Article
Comment
Christmas survival
5 min read

How to ruin Christmas

Actor turned vicar Natalie Garrett, recounts the perils of being a Christmas Pro.

Natalie produces and narrates The Seen & Unseen Aloud podcast. She's an Anglican minister and a trained actor.

A nativity seen with wooden figures and hay, amidst which a cat sits in the manger.
Nativity cat, Warsaw, 2012.
Kacper Pempel.

So, during the years of my acting career, I always avoided Panto (oh yes I did). Not because I don’t like Panto, I love a good Panto. But because I didn’t want to work over Christmas. How God will have chortled at that great irony, knowing as he did that as of 2005 (the year I got ordained), I would be working every Christmas for the rest of time. 

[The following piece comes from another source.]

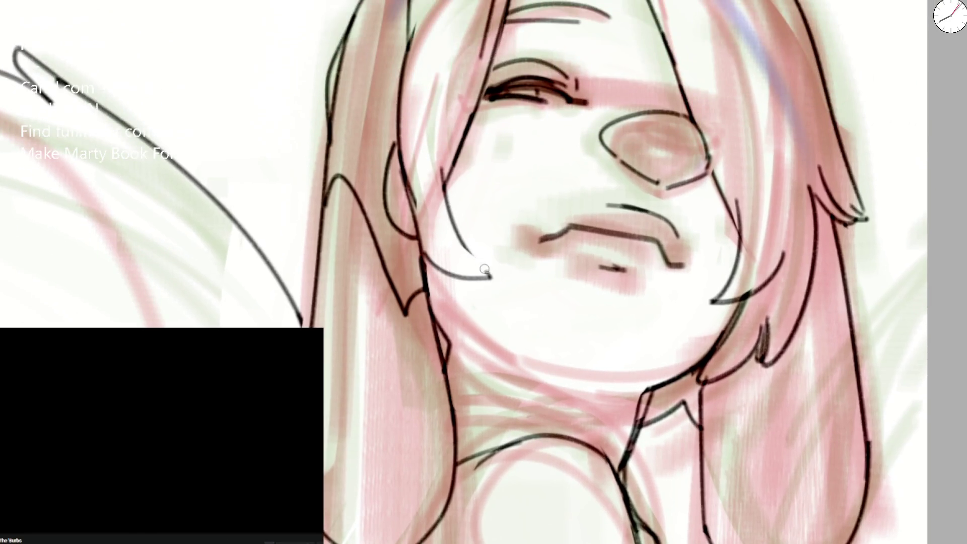
key("ctrl+z")
left_click_drag(441, 130, 488, 270)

Christmas is different now. Not only am I ordained, I’m married to a vicar. I’m completely immersed in professional Christmas. And Christmas is a bit different when you’ve turned pro. I won’t go so far as to say that being ordained has ruined Christmas, but it’s certainly changed it. But so has (supposedly) being a grown up.  

My “Proper Christmas” will always be the Christmas that I grew up with (is that just me?). I had traditional preparing-for-Christmas jobs that I did every year on Christmas Eve eve: polishing the special cutlery we only used once a year, making the brandy butter (which is a bit odd now I think about it, being that heavily involved with brandy from the age of six) and decorating The Tree. And having the annual argument with my sister about whose turn it was to take the present to our neighbours across the road. And eating a lot of satsumas. And chocolate. And seeing my cousins and playing Trivial Pursuit. All of which looks very rosy seen through the eyes of a child. Christmas is different when you’re ordained and you have to work, but it’s also very different when you’re the grown up. 

I used to think my mother made a ridiculous amount of fuss about Christmas. I am now that same mother. I think it’s Michael McIntyre who does a whole routine about women starting to write their Christmas To Do lists in October and endlessly shrieking, “there’s so much to do!” That’s me folks. Christmas as a grown up – or at least for this grown up – feels like there’s so much to do! 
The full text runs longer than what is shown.